If I were him, I would have chosen different examples. Presumably the book was written before the latest political developments in Russia but it is now generally acknowledged that President Putin is moving extremely fast back into an era of political authoritarianism that does not even have the merit of providing a framework for free enterprise.

To be fair, nothing Putin has done is alien to Russian history, but Mr Leonard seems to think that he has been influenced by “Europe” through legislation. Either he cares little about what really goes on in the world or he tells tales of porcine aviation.

Then there is Rwanda. A bit of a mess. If it was caused by “Europe” or happened under the influence, “Europe” ought to be ashamed of herself. There is, of course, good evidence that some parts of “Europe”, namely France, were strongly supportive of the Hutu militias, and, thus can be said to have had an influence in Rwanda. Did Mr Leonard mean that? I think we should be told.
“Europe brings other countries into its orbit rather than defining itself against them, which is crucial at this volatile moment in our history. Its lack of a single leader allows it to expand to accommodate ever-greater numbers of countries without collapsing.”
As I said, I despair. The European Union is already feeling the strain at taking in ten new countries, eight of them former communist ones. Serious, grown-up people who look at the issues, are shaking their heads with worry and that is before the question of Romania, Bulgaria, Croatia, let alone, Turkey comes up.

Besides, the EU has nobody in its orbit except countries that are hoping to become members for one reason or another.
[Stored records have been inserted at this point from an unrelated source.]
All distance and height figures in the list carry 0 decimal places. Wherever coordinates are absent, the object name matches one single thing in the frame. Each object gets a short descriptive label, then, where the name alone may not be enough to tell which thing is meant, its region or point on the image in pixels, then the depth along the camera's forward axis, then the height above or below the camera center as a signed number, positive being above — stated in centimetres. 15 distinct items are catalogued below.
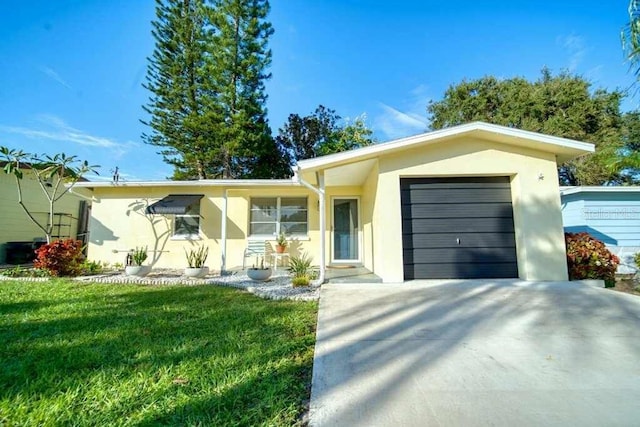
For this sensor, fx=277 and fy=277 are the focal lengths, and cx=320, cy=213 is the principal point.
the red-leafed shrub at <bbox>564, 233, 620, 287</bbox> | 601 -41
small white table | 866 -42
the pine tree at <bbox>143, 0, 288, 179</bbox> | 1515 +919
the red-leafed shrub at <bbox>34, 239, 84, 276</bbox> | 734 -36
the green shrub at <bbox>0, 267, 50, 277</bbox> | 753 -75
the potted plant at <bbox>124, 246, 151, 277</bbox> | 742 -60
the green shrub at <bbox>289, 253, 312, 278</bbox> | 653 -60
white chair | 878 -18
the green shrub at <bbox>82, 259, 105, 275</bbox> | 807 -67
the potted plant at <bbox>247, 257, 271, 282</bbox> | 674 -72
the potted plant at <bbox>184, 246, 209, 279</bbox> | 739 -63
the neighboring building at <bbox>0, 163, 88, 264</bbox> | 1109 +131
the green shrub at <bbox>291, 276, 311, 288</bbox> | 608 -83
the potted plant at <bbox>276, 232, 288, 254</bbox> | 873 +0
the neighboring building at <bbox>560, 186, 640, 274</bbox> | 888 +86
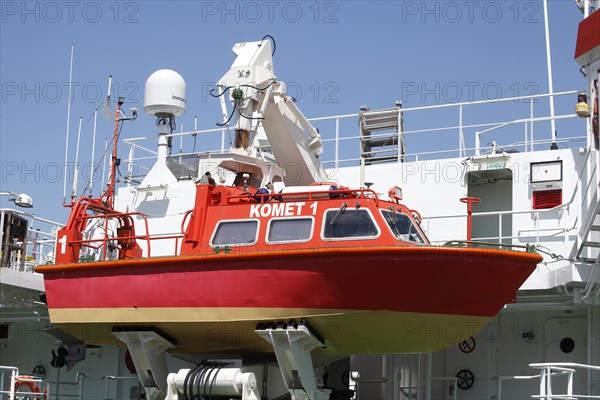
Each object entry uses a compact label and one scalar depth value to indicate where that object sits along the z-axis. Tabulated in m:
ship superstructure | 14.67
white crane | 17.25
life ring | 17.86
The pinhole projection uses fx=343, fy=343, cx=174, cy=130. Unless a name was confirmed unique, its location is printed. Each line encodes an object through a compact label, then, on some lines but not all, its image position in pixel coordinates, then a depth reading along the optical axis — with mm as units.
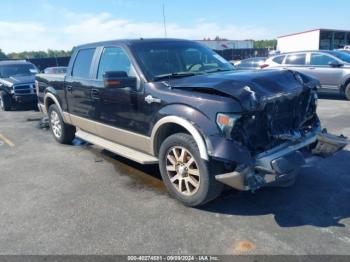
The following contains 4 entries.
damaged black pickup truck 3490
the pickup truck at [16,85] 12344
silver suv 11352
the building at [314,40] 42500
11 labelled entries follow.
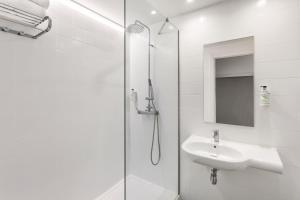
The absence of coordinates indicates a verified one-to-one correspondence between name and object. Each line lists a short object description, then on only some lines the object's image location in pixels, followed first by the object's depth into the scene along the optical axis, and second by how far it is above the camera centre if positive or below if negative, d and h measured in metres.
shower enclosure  1.37 -0.04
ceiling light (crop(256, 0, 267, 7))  1.35 +0.91
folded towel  1.01 +0.68
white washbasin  1.11 -0.47
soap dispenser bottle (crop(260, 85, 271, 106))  1.29 +0.03
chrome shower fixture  1.39 -0.03
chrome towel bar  1.01 +0.61
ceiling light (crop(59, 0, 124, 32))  1.49 +1.00
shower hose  1.69 -0.40
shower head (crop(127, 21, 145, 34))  1.30 +0.68
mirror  1.44 +0.19
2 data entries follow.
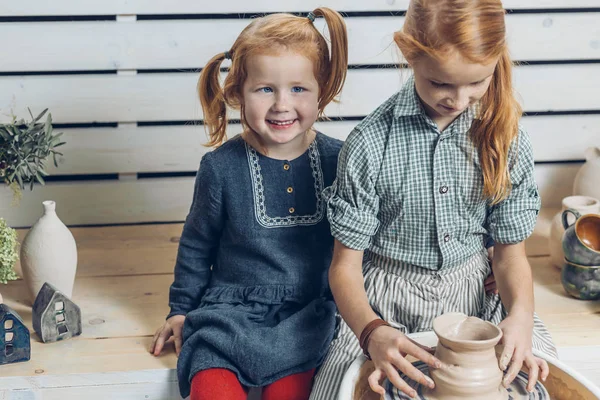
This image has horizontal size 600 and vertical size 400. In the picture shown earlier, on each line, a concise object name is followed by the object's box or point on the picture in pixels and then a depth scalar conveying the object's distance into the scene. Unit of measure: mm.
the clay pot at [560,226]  1892
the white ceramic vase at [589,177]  2121
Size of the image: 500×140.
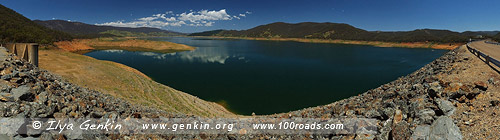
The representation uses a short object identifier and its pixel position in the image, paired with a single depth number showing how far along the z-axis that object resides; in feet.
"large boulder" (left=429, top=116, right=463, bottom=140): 21.12
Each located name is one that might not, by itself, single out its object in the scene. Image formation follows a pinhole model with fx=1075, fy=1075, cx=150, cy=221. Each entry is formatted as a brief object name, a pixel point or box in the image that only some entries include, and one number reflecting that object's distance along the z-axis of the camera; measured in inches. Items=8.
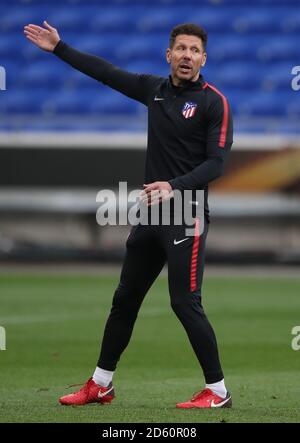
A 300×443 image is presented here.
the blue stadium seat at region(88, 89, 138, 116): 834.8
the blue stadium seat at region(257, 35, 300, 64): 855.1
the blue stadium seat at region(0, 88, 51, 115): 835.4
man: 236.8
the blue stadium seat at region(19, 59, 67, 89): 853.8
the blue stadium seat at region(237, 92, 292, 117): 827.4
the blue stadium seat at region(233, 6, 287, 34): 872.9
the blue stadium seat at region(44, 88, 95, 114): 837.2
As we have pointed out before, the EU’s problem (well, one of them) is that it has no clear attitude to countries close to itself and has to escape into banal generalities when its aims are discussed.
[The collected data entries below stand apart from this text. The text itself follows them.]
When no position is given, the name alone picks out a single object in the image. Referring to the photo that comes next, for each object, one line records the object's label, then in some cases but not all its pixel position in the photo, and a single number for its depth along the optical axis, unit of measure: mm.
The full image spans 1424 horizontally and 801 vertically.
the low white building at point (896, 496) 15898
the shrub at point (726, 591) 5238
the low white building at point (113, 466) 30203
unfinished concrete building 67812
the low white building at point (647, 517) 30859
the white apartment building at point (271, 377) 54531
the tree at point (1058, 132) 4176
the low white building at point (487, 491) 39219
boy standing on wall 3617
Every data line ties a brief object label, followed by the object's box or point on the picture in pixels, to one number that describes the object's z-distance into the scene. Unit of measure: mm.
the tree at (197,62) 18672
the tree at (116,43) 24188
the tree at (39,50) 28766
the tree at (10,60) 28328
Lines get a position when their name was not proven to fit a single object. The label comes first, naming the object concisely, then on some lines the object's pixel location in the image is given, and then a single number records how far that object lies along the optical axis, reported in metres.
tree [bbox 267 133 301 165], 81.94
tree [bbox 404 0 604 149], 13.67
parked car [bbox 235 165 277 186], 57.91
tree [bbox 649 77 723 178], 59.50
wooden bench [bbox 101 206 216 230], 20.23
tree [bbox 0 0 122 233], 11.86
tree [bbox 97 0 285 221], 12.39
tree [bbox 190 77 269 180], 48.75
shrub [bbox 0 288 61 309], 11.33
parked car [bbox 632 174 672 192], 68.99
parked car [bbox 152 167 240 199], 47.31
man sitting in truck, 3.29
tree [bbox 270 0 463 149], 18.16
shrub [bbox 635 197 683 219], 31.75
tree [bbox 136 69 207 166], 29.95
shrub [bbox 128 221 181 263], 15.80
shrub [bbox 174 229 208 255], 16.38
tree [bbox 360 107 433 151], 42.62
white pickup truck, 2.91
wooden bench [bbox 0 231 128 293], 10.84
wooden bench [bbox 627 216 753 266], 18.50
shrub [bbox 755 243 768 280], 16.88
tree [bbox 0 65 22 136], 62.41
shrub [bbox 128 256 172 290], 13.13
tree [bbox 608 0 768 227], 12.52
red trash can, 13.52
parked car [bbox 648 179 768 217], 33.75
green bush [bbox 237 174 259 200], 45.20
Finally, Mr Leonard tells us that
“Although it is responsible for half our legislation and half our trade, and controls entire areas of policy from agriculture to environmental regulation, it is practically invisible. This subtle power is a tremendous source of strength.”
What he means by subtle power, presumably, is the fact that politicians will not admit how much is controlled by the unaccountable EU and how little by them. Well, Mr Leonard has just blown the gaffe, and he will not be thanked.

His figures are wrong, incidentally. Around eighty per cent of our legislation, according to the government comes from the EU and, if we take invisibles into account, less than half of our trade is with the EU. In fact only ten per cent or so of our economic activity, involved the Single Market.

Still, only a lad who has never had a day job in his life can think that the power that produces endless laws and regulations is invisible. It may have been hidden but it is becoming more and more visible, not least because the Commission wants it to be. On this, as on so many things Mr Leonard is a tad out of date.

The real question is who does he think will be impressed by these arguments? Who are these people who will say: whoppeee, I am so glad that the invisible hand of Europe runs my life. Is this what the yes camp going to use as an argument?